Dentre os principais filmes dele não vi “Maldição”, de 1987, nem o famoso “Satantango”, de 1994, um filme com 7 horas e meia de duração, que, no Festival INDIE foi exibido no Cinesesc, das 21:30 às 5:30 h, com intervalos. Para mim, seria demais todo esse tempo para ver um panorama amplo do fim do comunismo na Europa Oriental. Quem viu, garante que vale a pena.

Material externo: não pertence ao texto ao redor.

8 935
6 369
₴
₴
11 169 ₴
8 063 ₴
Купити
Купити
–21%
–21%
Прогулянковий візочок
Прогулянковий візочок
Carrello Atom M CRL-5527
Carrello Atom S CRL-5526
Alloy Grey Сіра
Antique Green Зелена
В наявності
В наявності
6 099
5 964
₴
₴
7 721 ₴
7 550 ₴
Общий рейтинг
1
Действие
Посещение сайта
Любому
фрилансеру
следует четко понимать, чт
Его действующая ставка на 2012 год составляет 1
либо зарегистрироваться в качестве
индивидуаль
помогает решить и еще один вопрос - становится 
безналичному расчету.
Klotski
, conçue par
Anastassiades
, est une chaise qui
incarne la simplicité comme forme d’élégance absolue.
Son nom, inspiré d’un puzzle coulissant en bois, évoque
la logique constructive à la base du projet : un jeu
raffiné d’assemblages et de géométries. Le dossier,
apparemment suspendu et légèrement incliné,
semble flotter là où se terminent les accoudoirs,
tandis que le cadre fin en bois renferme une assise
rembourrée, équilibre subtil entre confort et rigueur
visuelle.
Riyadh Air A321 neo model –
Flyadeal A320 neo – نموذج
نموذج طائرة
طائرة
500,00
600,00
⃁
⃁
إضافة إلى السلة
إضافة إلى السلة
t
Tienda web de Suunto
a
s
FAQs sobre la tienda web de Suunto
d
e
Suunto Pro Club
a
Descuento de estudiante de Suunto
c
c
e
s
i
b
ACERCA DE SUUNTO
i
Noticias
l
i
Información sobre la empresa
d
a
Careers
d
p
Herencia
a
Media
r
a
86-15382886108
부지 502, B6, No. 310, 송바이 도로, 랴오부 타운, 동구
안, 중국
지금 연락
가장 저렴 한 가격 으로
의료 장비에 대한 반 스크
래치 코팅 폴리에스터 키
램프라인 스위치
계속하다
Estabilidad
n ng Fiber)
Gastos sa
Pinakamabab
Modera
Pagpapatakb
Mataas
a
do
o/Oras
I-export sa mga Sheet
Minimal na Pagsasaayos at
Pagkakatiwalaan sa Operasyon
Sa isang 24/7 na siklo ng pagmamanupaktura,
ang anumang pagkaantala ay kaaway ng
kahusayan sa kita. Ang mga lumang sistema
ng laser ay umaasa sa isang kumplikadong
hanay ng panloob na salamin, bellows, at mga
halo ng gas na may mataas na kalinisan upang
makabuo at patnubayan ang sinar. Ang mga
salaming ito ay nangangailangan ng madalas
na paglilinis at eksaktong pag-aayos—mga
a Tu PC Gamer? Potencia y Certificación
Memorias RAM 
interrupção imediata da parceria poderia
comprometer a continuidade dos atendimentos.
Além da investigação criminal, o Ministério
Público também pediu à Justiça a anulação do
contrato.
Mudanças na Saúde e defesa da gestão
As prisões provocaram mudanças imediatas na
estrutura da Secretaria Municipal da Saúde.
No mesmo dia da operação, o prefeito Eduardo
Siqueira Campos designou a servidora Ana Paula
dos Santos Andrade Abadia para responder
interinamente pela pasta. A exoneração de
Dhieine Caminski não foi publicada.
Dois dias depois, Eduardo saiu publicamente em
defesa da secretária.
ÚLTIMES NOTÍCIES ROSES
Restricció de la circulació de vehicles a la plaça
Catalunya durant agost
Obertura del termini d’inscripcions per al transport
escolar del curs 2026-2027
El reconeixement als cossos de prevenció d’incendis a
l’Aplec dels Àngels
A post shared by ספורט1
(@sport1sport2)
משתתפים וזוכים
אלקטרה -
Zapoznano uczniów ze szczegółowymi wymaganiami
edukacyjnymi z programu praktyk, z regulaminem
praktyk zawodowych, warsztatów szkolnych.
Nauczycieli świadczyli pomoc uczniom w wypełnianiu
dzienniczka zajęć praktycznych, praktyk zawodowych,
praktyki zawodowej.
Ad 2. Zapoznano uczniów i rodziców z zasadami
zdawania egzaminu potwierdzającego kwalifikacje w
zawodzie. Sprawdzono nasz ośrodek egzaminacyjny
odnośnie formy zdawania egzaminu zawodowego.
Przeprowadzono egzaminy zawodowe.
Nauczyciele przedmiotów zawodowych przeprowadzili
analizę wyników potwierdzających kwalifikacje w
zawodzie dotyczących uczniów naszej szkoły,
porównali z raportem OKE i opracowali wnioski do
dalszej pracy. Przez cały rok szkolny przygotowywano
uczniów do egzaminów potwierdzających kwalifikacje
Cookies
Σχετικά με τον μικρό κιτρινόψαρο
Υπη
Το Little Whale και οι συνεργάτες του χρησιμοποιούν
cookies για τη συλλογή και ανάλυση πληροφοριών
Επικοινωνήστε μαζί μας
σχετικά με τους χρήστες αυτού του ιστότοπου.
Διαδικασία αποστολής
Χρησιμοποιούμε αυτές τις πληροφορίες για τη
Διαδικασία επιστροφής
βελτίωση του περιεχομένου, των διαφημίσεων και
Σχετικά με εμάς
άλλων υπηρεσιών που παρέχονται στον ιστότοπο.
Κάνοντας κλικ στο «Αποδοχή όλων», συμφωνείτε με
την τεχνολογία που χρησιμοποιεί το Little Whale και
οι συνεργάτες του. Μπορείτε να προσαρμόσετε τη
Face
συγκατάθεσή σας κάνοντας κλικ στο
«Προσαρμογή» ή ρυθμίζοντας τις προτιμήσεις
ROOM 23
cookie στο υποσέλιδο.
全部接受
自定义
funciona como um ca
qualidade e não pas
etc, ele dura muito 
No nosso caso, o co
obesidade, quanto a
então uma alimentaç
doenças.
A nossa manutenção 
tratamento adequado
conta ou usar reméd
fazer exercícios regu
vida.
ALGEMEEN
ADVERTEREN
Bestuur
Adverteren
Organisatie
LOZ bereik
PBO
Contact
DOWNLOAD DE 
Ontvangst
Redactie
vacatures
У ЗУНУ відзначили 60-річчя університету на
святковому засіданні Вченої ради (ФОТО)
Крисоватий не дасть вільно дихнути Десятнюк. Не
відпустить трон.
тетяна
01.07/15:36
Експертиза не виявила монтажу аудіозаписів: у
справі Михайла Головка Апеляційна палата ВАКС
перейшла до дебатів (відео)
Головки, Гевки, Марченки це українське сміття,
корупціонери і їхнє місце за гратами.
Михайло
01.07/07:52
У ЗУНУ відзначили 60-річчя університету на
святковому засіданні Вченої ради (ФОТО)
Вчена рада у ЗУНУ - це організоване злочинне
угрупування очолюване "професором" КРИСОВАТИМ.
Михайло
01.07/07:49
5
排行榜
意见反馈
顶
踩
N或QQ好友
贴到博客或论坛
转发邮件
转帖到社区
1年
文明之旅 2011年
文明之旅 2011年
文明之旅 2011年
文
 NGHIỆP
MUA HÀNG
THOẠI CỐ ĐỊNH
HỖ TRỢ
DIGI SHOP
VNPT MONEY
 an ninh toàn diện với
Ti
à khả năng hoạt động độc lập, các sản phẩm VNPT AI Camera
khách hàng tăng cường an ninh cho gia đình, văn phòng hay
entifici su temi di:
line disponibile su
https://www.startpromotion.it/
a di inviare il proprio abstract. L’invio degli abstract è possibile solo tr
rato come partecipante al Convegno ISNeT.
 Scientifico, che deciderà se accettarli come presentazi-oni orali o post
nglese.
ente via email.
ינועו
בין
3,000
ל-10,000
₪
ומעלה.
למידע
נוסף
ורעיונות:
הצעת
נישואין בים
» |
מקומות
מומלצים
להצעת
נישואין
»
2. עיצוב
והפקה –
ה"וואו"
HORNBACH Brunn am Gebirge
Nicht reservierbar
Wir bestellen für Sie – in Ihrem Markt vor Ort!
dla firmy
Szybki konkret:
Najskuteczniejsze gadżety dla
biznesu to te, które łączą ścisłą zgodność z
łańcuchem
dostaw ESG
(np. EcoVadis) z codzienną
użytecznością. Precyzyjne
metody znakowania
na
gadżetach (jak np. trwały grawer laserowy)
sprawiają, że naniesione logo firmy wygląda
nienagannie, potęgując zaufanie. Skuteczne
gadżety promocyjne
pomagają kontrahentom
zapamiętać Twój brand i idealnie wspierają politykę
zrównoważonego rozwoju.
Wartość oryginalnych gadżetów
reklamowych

“Harmonias de Werckmeister”, de 2000, é mais um filme em preto e branco, como são quase todos os que Béla Tarr fez, que tem uma linda plasticidade, uma atmosfera estranha e soturna, focalizando uma cidade que espera por um circo. A principal atração é uma enorme baleia ,a maior do mundo, que está fora d’água, num grande caminhão, cheirando mal, e há a promessa de um misterioso príncipe que deve se apresentar. Filme sujeito a inúmeras possibilidades interpretativas, surpreende pelo inusitado, tanto da situação proposta quanto dos comportamentos, e também por uma violência que irrompe, selvagem e aparentemente sem sentido ou direção.

“O Homem de Londres”, de 2007, foi o primeiro filme que vi de Béla Tarr, durante a Mostra Internacional de Cinema de São Paulo. Sua estética de filme noir, obviamente em preto e branco, com direito a assassinato e mala de dinheiro que é encontrada, é irresistível. Enquadramentos belíssimos nos fazem esquecer completamente os ritmos lentos, os longos planos sequência e a quase ausência de diálogos. Fotografia impecável, mostra uma estação ferroviária do litoral e um homem que pensa, vive dilemas éticos, testemunhou algo terrível e importante. O que fazer agora? Uma releitura do filme noir, que se interioriza.

Béla Tarr é um autor de cinema marcante, num tempo em que o espaço para o trabalho autoral é muito pequeno diante da avassaladora industria do entretenimento. Seu cinema aspira à mais alta dimensão artística e não tem qualquer olhar para o mercado. Opção rara e radical nos dias de hoje.